The commonest haematological problem encountered in pregnancy is iron deficiency anaemia. Routine iron supplementation in all pregnant women is probably not justified in developed countries, but if iron deficiency is detected it is advisable to treat as early as possible.

Folic acid—the requirement for folic acid doubles in pregnancy and dietary folate deficiency is the most frequent cause of gestational megaloblastic anaemia. This can be prevented by supplementation with 300 μ‎g folic acid daily, although higher doses of folate (up to 5 mg daily) are recommended to prevent neural tube defects.

Haemoglobinopathies—the diagnosis of variant haemoglobins and the thalassaemia syndromes before pregnancy or early in gestation is important. Screening is usually performed on a blood sample taken at booking. If a haemoglobin variant or thalassaemic indices are detected, then the partner should be tested to determine the risk of having an affected fetus and allowing informed prenatal counselling.

Haemostatic disorders

Normal pregnancy is associated with marked changes in all aspects of haemostasis, the overall effect of which is to generate a state of hypercoagulability. These changes in haemostasis, whilst reducing the risks of excessive blood loss at delivery, significantly increase the risk of venous thromboembolic disease in pregnancy (see Chapter 14.7).

Gestational thrombocytopenia—seen in about 8% of all pregnancies and accounts for more than 70% of cases of thrombocytopenia in pregnancy: its main differential diagnosis is immune thrombocytopenic purpura.

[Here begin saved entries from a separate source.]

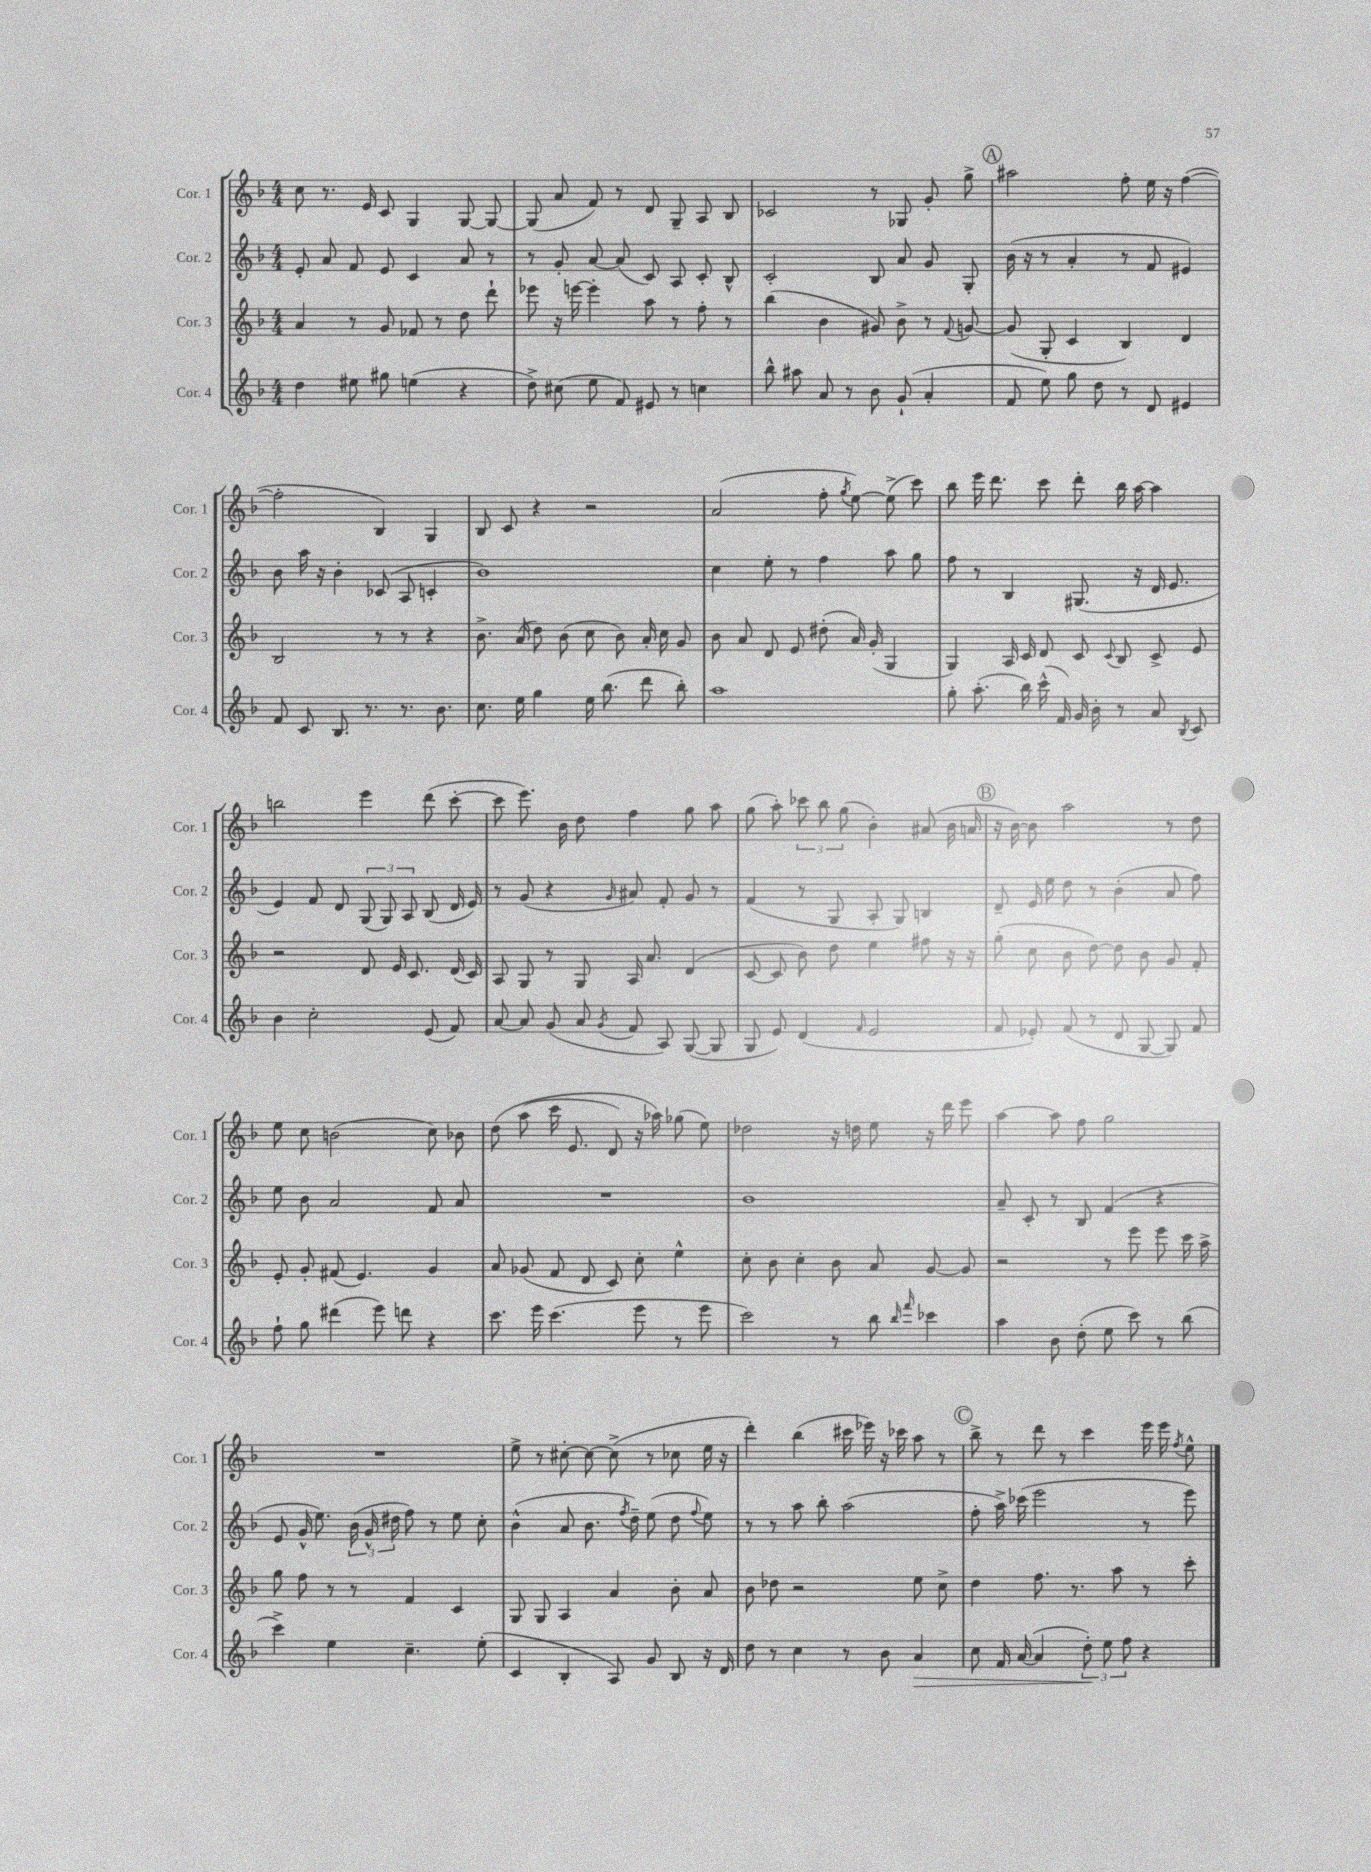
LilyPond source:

<<
\new StaffGroup <<
\new Staff = "s0" \with { instrumentName = "Cor. 1" shortInstrumentName = "Cor. 1" } {
    \clef treble \key f \major \numericTimeSignature \time 4/4
    \autoBeamOff c''8 r8. e'16 c'8 g4 g8~ g8~ |
    g8( a'8 f'8) r8 d'8 g8-- a8 bes8 |
    ces'2 r8 ges8 g'8-. g''8-> |
    \mark \markup { \circle "A" } ais''2 f''8-. e''16 r16 f''4~( |
    f''2-. bes4) g4 |
    bes8 c'8 r4 r2 |
    a'2( f''8-. \acciaccatura { g''8 } e''8~) e''8->( c'''8) |
    bes''8 e'''16 d'''8. c'''8 d'''8-. bes''16 a''16~ a''4 |
    b''2 e'''4 d'''8( c'''8~-. |
    c'''8 e'''8.) bes'16 d''8 f''4 g''8 a''8 |
    g''8( a''8-.) \tuplet 3/2 { ces'''8 bes''8 g''8( } bes'4-.) ais'8( bes'16 a'16 |
    \mark \markup { \circle "B" } r16 bes'16~) bes'8 a''2 r8 d''8 |
    e''8 c''8 b'2( c''8) bes'8 |
    d''8\( a''8( c'''16 e'8. d'8) r16 aes''16\) ges''8( e''8) |
    des''2 r16 d''16 e''8 r16 d'''16 e'''8 |
    a''4~ a''8 f''8 g''2 |
    R1 |
    e''8-> r8 cis''8~-. cis''8~ cis''8->( r8 ces''8 e''16 r16 |
    d'''4-.) bes''4( cis'''16 ees'''16) r16 ces'''16 a''8 r8 |
    \mark \markup { \circle "C" } bes''8-> r8 d'''8 r8 c'''4 e'''16 e'''16 \acciaccatura { f''8 } e''8-^ \bar "|." |
}
\new Staff = "s1" \with { instrumentName = "Cor. 2" shortInstrumentName = "Cor. 2" } {
    \clef treble \key f \major \numericTimeSignature \time 4/4
    \autoBeamOff e'8-. a'8 f'8 e'8 c'4 a'8 r8 |
    r8 g'8-. a'8~ a'8( c'8) a8 c'8-. bes8-^ |
    c'2-. bes8 a'8 g'8 g8-. |
    \mark \markup { \circle "A" } bes'16( r16 r8 a'4-. r8 f'8 eis'4) |
    bes'8 a''16 r16 bes'4-. ces'8( a8 c'4-. |
    bes'1) |
    c''4 e''8-. r8 f''4 a''8 g''8 |
    f''8 r8 bes4 gis8.( r16 d'16 e'8. |
    e'4) f'8 d'8 \tuplet 3/2 { g8( g8) a8 } bes8( d'16 e'16) |
    r8 g'8( r4 \grace { g'16 } ais'8) f'8-. g'8 r8 |
    f'4( r8 g8 a8-. g8) b4 |
    \mark \markup { \circle "B" } d'8-- e'16 e''16 d''8 r8 bes'4-.( a'8 f''8) |
    e''8 bes'8 a'2 f'8 a'8 |
    R1 |
    bes'1 |
    a'8-- c'8-. r8 bes8 f'4( r4 |
    e'8 g'16-^ e''8.) \tuplet 3/2 { bes'16( g'16-^ dis''16 } f''8) r8 e''8 c''8-. |
    bes'4-^( a'8 bes'8. \acciaccatura { f''8 } d''16--) e''8( d''8 \appoggiatura { f''8 } e''8) |
    r8 r8 a''8 bes''8-. a''2( |
    \mark \markup { \circle "C" } f''8-. a''16->) ces'''16( e'''2 r8 e'''8) \bar "|." |
}
\new Staff = "s2" \with { instrumentName = "Cor. 3" shortInstrumentName = "Cor. 3" } {
    \clef treble \key f \major \numericTimeSignature \time 4/4
    \autoBeamOff a'4 r8 g'8 fes'8 r8 d''8 d'''8-! |
    ees'''8 r16 e'''16~ e'''4-. a''8 r8 f''8-. r8 |
    bes''4( bes'4 gis'8) bes'8-> r8 \appoggiatura { f'8 } g'8~ |
    \mark \markup { \circle "A" } g'8( g8-. c'4 bes4) d'4 |
    bes2 r8 r8 r4 |
    bes'8.-> a'16( d''8) bes'8( c''8 bes'8) a'16-. c''16 g'8 |
    bes'8 a'8 d'8 e'8 dis''8-.( a'16) g'16-.( g4 |
    g4) a16 c'16 d'8 c'8 \appoggiatura { c'8 } bes8 c'8-> e'8 |
    r2 d'8 e'16 c'8. d'16( c'16) |
    a8 g8 r8 g8 a16 a'8. d'4( |
    c'8~ c'8 bes'8) d''8 e''4 fis''8 r16 r16 |
    \mark \markup { \circle "B" } g''8-.( c''8 bes'8 d''8~) d''8 bes'8 g'8 f'8-. |
    e'8-. g'8-. fis'8( e'4.) g'4 |
    a'8 ges'8( f'8 d'8 c'8) c''8-. e''4-^ |
    c''8-. bes'8 c''4-. bes'8 a'8 g'8~ g'8 |
    r2 r8 e'''8 e'''8 c'''16 a''16-> |
    g''8 f''8 r8 r8 f'4 c'4 |
    g8 g8 a4 a'4 bes'8-. a'8 |
    bes'8 des''8 r2 e''8 c''8-> |
    \mark \markup { \circle "C" } d''4 f''8. r8. a''8 r8 c'''8-. \bar "|." |
}
\new Staff = "s3" \with { instrumentName = "Cor. 4" shortInstrumentName = "Cor. 4" } {
    \clef treble \key f \major \numericTimeSignature \time 4/4
    \autoBeamOff d''4 eis''8 gis''8 e''4( r4 |
    d''8->) cis''8( e''8 f'8) eis'8 r8 c''4 |
    bes''8-^ ais''8 a'8 r8 bes'8 g'8-!( a'4-. |
    \mark \markup { \circle "A" } f'8 e''8) g''8 d''8 r8 d'8 eis'4 |
    f'8 c'8 bes8. r8. r8. bes'8. |
    c''8. e''16 g''4 e''16 bes''8.( d'''8 bes''8-.) |
    a''1 |
    g''8-. a''8.-.( bes''16) c'''16-^( f'16) g'16 bes'16-. r8 a'8 \acciaccatura { bes8 } c'8 |
    bes'4 c''2-. e'8( f'8) |
    a'8~ a'8 g'8( a'8 \acciaccatura { g'8 } f'8 a8) g8~( g8 |
    g8 e'8) d'4( \grace { f'16 } e'2 |
    \mark \markup { \circle "B" } f'8 ees'8-.) f'8( r8 d'8 g8~ g8) f'8 |
    f''8-! g''8 dis'''4( e'''8) d'''8 r4 |
    c'''8. e'''16 c'''4.( e'''8 r8 e'''8 |
    c'''2) r8 bes''8 \grace { bes''16 f'''16 } ces'''4 |
    a''4 bes'8 d''8-.( e''8 c'''8) r8 bes''8( |
    c'''4->) e''4 c''4.-- e''8-.( |
    c'4 bes4-. a8) g'8 bes8 r16 d'16 |
    d''8 r8 c''4 r8 bes'8 a'4\> |
    \mark \markup { \circle "C" } c''8 f'16 a'16~( a'4 \tuplet 3/2 { d''8-.\!) e''8 f''8 } r4 \bar "|." |
}
>>
>>
\layout { \context { \Score \remove "Bar_number_engraver" } }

Disseminated intravascular coagulation—can be caused by intrauterine death with a retained fetus, severe pre-eclampsia, premature separation of the placenta (placental abruption), retained placenta, amniotic fluid embolism, haemorrhagic shock and transfusion reaction.

Inherited haemostatic disorders, e.g. haemophilia, von Willebrands disease—women with these conditions require specialist management during pregnancy.